Sejumlah daerah seperti Makkah, Madinah, wilayah timur, Al-Baha, dan Asir diperkirakan mengalami peningkatan intensitas hujan yang disertai angin kencang, debu, serta kemungkinan hujan es.
NCM juga menegaskan bahwa informasi yang beredar terkait potensi badai hurricane di Arab Saudi tidak benar. Masyarakat diminta untuk hanya mengacu pada informasi resmi dan mengikuti arahan keselamatan yang telah ditetapkan.

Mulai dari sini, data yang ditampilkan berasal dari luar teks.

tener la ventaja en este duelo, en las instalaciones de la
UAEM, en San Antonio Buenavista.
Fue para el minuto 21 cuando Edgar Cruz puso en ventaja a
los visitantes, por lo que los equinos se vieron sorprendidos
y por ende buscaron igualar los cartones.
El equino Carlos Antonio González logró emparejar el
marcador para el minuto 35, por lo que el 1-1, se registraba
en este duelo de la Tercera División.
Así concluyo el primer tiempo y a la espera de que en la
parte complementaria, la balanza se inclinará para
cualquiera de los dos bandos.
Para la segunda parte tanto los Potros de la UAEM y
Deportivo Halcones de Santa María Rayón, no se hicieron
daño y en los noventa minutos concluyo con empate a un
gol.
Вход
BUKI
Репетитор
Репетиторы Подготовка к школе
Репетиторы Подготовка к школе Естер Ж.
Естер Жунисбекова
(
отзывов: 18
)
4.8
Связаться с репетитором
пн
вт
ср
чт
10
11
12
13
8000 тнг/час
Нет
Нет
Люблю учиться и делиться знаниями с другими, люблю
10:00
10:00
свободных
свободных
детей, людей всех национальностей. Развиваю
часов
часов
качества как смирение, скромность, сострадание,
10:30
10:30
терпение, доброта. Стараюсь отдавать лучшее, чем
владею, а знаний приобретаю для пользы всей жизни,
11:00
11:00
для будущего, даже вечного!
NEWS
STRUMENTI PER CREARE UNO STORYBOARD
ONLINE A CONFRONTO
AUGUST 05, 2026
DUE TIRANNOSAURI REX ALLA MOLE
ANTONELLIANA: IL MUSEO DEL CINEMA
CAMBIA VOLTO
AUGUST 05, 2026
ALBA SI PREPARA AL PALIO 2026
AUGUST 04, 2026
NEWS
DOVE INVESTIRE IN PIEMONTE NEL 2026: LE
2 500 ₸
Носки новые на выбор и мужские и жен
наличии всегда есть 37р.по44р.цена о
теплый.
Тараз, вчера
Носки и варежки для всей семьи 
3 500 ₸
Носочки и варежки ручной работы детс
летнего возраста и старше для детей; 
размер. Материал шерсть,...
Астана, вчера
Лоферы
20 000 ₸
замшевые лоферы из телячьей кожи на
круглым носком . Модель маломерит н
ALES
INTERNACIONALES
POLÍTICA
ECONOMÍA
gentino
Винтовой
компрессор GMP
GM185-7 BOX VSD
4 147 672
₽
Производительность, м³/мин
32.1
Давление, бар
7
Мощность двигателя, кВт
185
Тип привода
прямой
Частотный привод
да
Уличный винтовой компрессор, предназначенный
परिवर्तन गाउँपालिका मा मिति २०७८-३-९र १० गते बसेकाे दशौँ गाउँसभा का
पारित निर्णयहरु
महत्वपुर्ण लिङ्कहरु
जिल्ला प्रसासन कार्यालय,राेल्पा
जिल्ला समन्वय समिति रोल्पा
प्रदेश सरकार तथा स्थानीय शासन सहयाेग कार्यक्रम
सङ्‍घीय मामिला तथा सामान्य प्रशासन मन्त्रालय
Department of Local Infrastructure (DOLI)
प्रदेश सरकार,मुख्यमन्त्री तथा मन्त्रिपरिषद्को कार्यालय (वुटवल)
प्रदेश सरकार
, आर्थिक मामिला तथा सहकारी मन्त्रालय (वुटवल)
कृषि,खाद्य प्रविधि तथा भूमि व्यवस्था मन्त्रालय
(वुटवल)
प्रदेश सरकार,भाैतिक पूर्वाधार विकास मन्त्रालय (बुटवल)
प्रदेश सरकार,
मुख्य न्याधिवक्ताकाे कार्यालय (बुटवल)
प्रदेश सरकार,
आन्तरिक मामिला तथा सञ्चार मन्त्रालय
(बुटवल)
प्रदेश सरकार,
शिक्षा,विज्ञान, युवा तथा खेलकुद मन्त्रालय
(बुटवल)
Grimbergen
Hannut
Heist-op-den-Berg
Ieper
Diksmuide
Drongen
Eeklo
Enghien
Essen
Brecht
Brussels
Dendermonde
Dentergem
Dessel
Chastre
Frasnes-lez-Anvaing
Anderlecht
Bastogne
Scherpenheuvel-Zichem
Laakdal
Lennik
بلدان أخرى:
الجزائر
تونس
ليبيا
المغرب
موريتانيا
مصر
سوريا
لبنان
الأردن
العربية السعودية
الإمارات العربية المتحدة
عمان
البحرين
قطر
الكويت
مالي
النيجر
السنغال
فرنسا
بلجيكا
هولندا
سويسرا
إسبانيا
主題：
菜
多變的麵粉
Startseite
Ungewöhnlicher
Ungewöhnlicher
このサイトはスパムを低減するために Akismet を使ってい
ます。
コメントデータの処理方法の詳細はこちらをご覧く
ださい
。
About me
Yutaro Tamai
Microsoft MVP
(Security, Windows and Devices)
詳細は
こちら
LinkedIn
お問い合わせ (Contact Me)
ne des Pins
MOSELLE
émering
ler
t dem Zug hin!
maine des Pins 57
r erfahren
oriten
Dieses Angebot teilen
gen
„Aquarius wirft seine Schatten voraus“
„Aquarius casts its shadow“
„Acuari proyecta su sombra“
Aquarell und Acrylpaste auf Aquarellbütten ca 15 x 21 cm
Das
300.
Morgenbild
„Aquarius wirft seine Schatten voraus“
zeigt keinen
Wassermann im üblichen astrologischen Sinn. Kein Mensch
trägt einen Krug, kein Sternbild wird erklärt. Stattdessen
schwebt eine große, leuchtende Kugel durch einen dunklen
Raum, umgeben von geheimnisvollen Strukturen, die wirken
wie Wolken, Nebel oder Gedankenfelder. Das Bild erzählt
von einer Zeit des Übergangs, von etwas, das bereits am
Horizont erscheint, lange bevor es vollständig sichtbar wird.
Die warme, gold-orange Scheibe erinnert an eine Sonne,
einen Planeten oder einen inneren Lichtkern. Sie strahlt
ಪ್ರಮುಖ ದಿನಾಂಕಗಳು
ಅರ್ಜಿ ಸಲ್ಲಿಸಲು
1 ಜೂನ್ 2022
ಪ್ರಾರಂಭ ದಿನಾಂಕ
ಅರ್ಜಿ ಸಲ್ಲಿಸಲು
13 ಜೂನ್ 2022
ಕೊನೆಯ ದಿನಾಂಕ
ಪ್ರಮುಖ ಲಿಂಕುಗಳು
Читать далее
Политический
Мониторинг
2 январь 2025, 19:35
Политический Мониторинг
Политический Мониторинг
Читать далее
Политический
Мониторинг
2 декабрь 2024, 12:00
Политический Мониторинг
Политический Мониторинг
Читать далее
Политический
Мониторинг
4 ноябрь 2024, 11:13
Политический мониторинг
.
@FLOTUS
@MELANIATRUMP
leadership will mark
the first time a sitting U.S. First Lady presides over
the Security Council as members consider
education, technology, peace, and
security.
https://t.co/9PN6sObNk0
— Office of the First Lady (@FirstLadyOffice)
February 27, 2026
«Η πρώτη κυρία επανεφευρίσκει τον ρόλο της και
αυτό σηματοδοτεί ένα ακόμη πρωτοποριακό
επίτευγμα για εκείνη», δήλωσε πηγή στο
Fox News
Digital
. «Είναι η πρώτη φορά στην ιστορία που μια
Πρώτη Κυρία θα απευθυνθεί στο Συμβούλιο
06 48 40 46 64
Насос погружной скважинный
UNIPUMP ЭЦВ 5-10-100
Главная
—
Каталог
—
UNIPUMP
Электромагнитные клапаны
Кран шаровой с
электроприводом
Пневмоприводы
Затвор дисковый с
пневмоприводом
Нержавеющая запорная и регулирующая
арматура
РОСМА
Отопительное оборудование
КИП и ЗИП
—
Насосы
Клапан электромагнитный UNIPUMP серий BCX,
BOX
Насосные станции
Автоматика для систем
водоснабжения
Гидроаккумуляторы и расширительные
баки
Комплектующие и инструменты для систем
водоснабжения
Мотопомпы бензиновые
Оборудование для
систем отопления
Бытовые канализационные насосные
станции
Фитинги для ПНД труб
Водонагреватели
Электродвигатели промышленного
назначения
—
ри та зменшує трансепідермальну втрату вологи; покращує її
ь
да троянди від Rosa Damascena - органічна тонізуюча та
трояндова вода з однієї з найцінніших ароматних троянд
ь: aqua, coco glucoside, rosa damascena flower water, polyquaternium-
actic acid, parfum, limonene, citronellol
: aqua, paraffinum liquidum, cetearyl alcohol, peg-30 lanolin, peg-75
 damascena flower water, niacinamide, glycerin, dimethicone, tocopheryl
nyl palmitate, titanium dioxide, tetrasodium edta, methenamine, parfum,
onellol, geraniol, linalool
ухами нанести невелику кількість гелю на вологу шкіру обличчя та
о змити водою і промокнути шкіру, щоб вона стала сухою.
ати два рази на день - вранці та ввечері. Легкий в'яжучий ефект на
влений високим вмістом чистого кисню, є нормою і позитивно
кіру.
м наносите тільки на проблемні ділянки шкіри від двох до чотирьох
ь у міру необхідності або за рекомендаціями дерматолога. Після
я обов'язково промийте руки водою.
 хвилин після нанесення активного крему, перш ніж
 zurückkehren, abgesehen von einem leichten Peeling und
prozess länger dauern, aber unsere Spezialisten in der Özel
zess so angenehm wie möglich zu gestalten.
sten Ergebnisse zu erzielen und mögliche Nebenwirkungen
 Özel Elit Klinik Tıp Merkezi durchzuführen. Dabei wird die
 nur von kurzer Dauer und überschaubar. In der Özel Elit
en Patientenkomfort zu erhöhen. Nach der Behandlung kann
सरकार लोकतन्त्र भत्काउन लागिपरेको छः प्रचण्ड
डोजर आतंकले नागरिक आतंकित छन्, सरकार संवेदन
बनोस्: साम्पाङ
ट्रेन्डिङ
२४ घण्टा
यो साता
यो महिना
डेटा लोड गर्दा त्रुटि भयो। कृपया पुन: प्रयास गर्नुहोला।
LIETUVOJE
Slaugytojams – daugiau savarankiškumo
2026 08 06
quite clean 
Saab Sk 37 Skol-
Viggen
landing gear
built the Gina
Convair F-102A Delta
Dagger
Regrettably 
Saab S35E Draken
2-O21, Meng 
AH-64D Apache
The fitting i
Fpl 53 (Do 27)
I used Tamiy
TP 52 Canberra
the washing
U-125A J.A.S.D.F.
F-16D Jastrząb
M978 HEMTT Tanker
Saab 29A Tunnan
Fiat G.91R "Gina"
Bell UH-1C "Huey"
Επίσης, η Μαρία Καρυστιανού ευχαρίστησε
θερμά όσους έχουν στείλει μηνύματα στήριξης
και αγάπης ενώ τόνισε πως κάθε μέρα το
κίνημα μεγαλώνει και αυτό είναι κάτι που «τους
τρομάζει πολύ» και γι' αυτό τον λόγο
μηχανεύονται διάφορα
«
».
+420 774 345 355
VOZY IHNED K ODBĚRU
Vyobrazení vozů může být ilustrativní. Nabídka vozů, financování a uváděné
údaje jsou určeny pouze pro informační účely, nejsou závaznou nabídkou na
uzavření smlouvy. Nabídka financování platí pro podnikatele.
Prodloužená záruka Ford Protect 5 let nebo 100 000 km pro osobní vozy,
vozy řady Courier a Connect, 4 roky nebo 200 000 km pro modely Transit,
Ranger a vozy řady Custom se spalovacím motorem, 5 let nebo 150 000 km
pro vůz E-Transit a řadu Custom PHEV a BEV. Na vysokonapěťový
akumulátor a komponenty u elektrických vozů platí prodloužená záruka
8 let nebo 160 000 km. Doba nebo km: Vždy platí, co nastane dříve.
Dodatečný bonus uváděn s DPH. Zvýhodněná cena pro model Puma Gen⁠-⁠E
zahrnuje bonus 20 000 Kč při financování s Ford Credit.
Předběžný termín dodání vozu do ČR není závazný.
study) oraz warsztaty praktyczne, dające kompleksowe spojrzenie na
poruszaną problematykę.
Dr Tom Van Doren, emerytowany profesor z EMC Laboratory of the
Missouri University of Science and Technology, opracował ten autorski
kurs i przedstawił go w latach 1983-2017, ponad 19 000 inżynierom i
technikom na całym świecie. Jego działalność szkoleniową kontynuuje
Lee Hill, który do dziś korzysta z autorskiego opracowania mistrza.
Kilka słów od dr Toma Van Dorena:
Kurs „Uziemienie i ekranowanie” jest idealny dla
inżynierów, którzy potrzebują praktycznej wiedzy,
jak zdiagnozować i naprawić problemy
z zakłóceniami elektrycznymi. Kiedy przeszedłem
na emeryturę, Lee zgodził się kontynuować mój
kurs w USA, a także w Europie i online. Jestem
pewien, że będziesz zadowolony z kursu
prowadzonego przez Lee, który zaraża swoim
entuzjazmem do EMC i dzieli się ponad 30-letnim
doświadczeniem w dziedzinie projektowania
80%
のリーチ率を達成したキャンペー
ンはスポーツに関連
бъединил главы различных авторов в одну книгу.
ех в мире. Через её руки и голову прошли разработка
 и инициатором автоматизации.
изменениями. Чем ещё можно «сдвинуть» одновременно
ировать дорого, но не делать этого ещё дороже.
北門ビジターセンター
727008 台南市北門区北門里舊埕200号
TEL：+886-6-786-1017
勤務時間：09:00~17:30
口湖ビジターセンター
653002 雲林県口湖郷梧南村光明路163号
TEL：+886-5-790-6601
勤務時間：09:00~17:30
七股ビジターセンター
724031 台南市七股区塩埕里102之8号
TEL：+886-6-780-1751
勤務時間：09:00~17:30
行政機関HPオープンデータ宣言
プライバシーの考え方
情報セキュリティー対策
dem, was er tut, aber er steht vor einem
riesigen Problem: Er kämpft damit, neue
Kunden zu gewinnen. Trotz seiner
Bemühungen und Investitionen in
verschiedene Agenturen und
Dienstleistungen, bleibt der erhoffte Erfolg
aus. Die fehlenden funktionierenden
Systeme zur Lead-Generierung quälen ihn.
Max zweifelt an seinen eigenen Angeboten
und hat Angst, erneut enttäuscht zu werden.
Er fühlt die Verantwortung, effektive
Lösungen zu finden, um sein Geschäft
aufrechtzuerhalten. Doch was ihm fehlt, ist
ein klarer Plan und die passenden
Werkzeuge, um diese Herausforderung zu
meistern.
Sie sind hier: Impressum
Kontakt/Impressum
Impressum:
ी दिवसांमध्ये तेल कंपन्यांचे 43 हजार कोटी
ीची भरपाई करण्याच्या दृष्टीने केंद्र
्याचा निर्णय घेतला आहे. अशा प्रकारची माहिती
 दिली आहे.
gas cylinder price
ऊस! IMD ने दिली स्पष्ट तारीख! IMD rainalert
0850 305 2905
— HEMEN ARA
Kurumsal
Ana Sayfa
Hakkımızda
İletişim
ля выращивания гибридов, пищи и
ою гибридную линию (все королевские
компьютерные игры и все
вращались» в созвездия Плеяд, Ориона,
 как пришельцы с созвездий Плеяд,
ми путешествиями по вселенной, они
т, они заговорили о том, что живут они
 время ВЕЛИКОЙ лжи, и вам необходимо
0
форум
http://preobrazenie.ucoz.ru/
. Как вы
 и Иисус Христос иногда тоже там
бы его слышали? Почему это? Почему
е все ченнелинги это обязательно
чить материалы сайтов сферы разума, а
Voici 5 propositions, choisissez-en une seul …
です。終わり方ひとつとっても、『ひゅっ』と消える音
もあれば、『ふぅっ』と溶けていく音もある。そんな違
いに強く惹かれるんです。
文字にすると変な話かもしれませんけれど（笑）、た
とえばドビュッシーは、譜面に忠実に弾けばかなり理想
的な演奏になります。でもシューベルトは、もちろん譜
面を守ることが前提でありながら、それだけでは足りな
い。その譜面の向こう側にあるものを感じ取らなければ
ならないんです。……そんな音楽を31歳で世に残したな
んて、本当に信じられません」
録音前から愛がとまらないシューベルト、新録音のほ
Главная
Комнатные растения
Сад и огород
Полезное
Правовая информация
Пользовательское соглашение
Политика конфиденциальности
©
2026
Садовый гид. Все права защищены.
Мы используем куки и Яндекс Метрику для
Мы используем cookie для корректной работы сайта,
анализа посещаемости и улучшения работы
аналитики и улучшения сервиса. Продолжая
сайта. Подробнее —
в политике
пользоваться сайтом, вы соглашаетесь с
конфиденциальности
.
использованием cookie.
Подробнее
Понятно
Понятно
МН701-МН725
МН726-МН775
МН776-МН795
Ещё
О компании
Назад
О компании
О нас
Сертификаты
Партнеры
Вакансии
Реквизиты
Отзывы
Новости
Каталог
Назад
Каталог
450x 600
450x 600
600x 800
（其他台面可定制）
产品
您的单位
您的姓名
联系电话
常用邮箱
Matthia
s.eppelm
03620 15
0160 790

Selain itu, badai petir diperkirakan masih akan berlangsung di berbagai wilayah mulai 23 hingga 28 Maret dengan intensitas yang bervariasi.
Wilayah Tabuk, Al-Jouf, Hail, dan perbatasan utara diprediksi mengalami hujan sedang hingga lebat, yang dapat meluas hingga ke sebagian wilayah Madinah.
Sementara itu, kawasan Makkah, termasuk Jeddah, Rabigh, dan Taif, diperkirakan mengalami hujan ringan hingga sedang yang berpotensi meningkat menjadi lebih lebat pada Kamis.
Wilayah Al-Baha, Asir, dan Jazan juga diprediksi mengalami hujan dengan intensitas sedang hingga lebat yang mencapai puncaknya pada Kamis hingga Jumat. Adapun Najran diperkirakan mengalami hujan dengan intensitas yang bervariasi.
Di wilayah Riyadh, hujan diprediksi mulai dari intensitas ringan hingga sedang sebelum meningkat menjelang akhir pekan, khususnya di bagian selatan dan barat.
NCM juga memperingatkan potensi angin kencang dengan kecepatan lebih dari 60 km/jam, banjir bandang, hujan es, serta gelombang tinggi di wilayah pesisir. Dalam kondisi tertentu, tidak menutup kemungkinan terbentuknya pusaran angin.
Masyarakat diimbau untuk meningkatkan kewaspadaan serta mengikuti informasi resmi guna menghindari risiko yang ditimbulkan akibat kondisi cuaca ekstrem ini.